> **TASK DIRECTIONS**: Every record must be repeated exactly; omit any pictures they contain.

==================================================

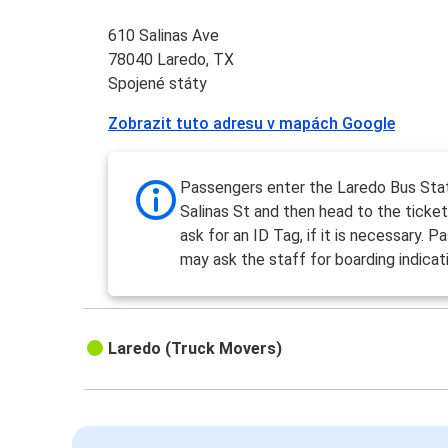
610 Salinas Ave
78040 Laredo, TX
Spojené státy
Zobrazit tuto adresu v mapách Google
Passengers enter the Laredo Bus Sta
Salinas St and then head to the ticke
ask for an ID Tag, if it is necessary. 
may ask the staff for boarding indicat
Laredo (Truck Movers)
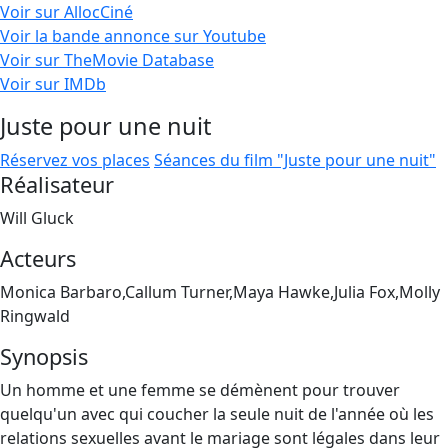
Voir sur AllocCiné
Voir la bande annonce sur Youtube
Voir sur TheMovie Database
Voir sur IMDb
Juste pour une nuit
Réservez vos places
Séances du film "Juste pour une nuit"
Réalisateur
Will Gluck
Acteurs
Monica Barbaro,Callum Turner,Maya Hawke,Julia Fox,Molly
Ringwald
Synopsis
Un homme et une femme se démènent pour trouver
quelqu'un avec qui coucher la seule nuit de l'année où les
relations sexuelles avant le mariage sont légales dans leur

==================================================

> **YOUR SOLUTION**:
610 Salinas Ave
78040 Laredo, TX
Spojené státy
Zobrazit tuto adresu v mapách Google
Passengers enter the Laredo Bus Sta
Salinas St and then head to the ticke
ask for an ID Tag, if it is necessary. 
may ask the staff for boarding indicat
Laredo (Truck Movers)
Voir sur AllocCiné
Voir la bande annonce sur Youtube
Voir sur TheMovie Database
Voir sur IMDb
Juste pour une nuit
Réservez vos places
Séances du film "Juste pour une nuit"
Réalisateur
Will Gluck
Acteurs
Monica Barbaro,Callum Turner,Maya Hawke,Julia Fox,Molly
Ringwald
Synopsis
Un homme et une femme se démènent pour trouver
quelqu'un avec qui coucher la seule nuit de l'année où les
relations sexuelles avant le mariage sont légales dans leur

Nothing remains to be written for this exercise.